### EXERCISE TEXT
Theory Uint_Userguide

(*  Title:      Uint_Userguide.thy
    Author:     Andreas Lochbihler, ETH Zurich
*)

chapter ‹User guide for native words›

(*<*)
theory Uint_Userguide imports
  Uint32
  Uint16
begin
(*>*)

text ‹
  This tutorial explains how to best use the types for native
  words like @{typ "uint32"} in your formalisation.
  You can base your formalisation
  \begin{enumerate}
  \item either directly on these types,
  \item or on the generic @{typ "'a word"} and only introduce native
    words a posteriori via code generator refinement.
  \end{enumerate}

  The first option causes the least overhead if you have to prove only
  little about the words you use and start a fresh formalisation.
  Just use the native type @{typ uint32} instead of @{typ "32 word"}
  and similarly for ‹uint64›, ‹uint16›, and ‹uint8›.
  As native word types are meant only for code generation, the lemmas
  about @{typ "'a word"}  have not been duplicated, but you can transfer
  theorems between native word types and @{typ "'a word"} using the
  transfer package.

  Note, however, that this option restricts your work a bit:
  your own functions cannot be ``polymorphic'' in the word length,
  but you have to define a separate function for every word length you need.

  The second option is recommended if you already have a formalisation
  based on @{typ "'a word"} or if your proofs involve words and their
  properties. It separates code generation from modelling and proving,
  i.e., you can work with words as usual. Consequently, you have to
  manually setup the code generator to use the native types wherever
  you want. The following describes how to achieve this with moderate
  effort.

  Note, however, that some target languages of the code generator
  (especially OCaml) do not support all the native word types provided.
  Therefore, you should only import those types that you need -- the
  theory file for each type mentions at the top the restrictions for
  code generation. For example, PolyML does not provide the Word16
  structure, and OCaml provides neither Word8 nor Word16.
  You can still use these theories, but these words will
  be implemented via Isabelle's ‹Word› library, i.e.,
  you do not gain anything in terms of efficiency.

  \textbf{There is a separate code target ‹SML_word› for SML.}
  If you use one of the native words that PolyML does not support
  (such as ‹uint16› and ‹uint64› in 32-bit mode), but would
  like to map its operations to the Standard Basis Library functions,
  make sure to use the target ‹SML_word› instead of ‹SML›;
  if you only use native word sizes that PolyML supports, you can stick
  with ‹SML›.  This ensures that code generation within Isabelle
  as used by ‹Quickcheck›, ‹value› and @\{code\} in ML blocks
  continues to work.

### DATA PROVIDED
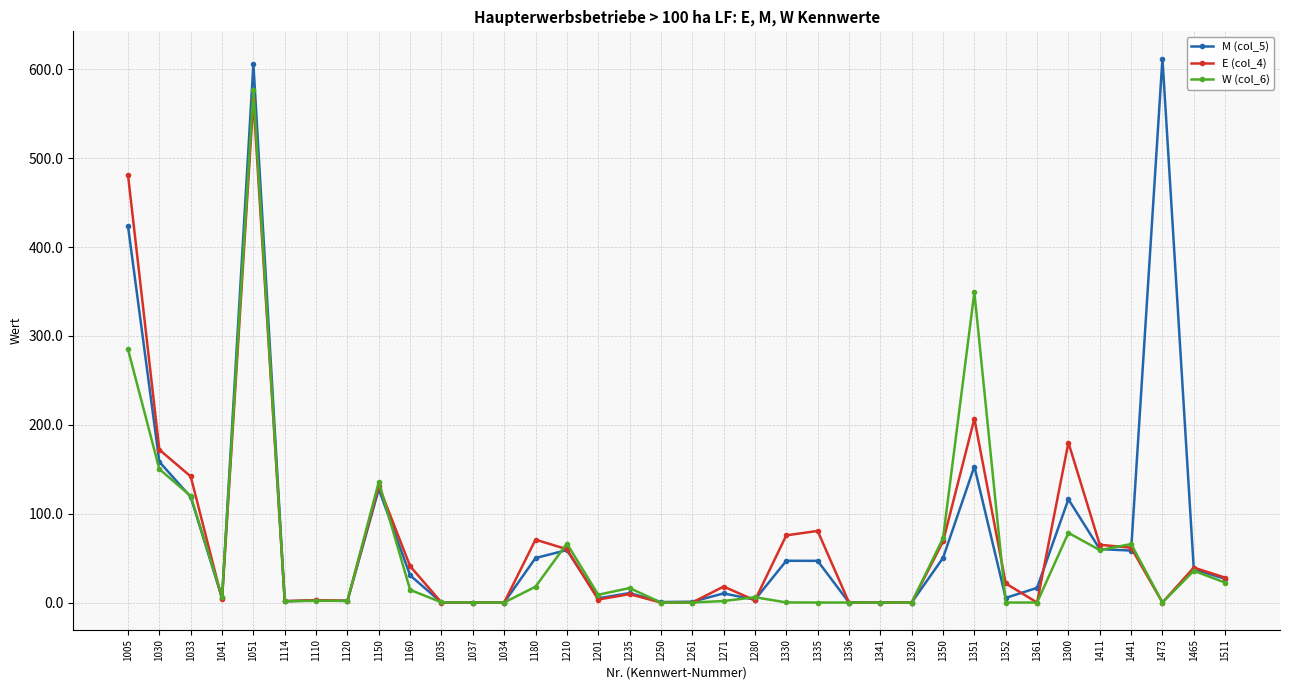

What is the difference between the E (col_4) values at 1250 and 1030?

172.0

...

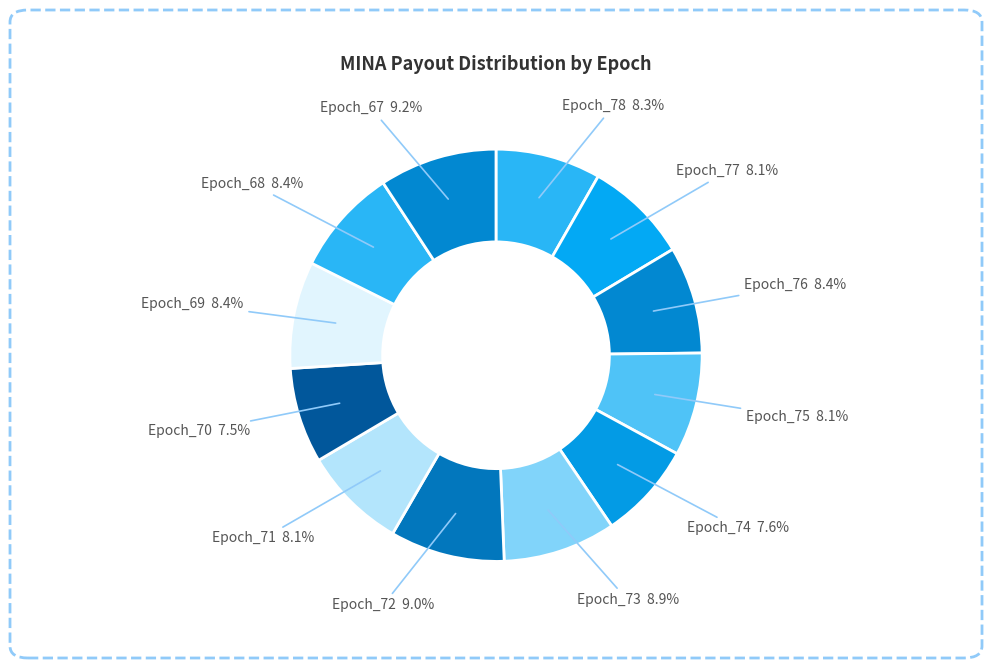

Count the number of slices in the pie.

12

### TRY IT
Rewrite the passage of the native word user guide starting with "Just use the" and going on through "length you need.", with "word length" replaced by "word size".

### TASK ANSWER
Just use the native type @{typ uint32} instead of @{typ "32 word"}
  and similarly for ‹uint64›, ‹uint16›, and ‹uint8›.
  As native word types are meant only for code generation, the lemmas
  about @{typ "'a word"}  have not been duplicated, but you can transfer
  theorems between native word types and @{typ "'a word"} using the
  transfer package.

  Note, however, that this option restricts your work a bit:
  your own functions cannot be ``polymorphic'' in the word size,
  but you have to define a separate function for every word size you need.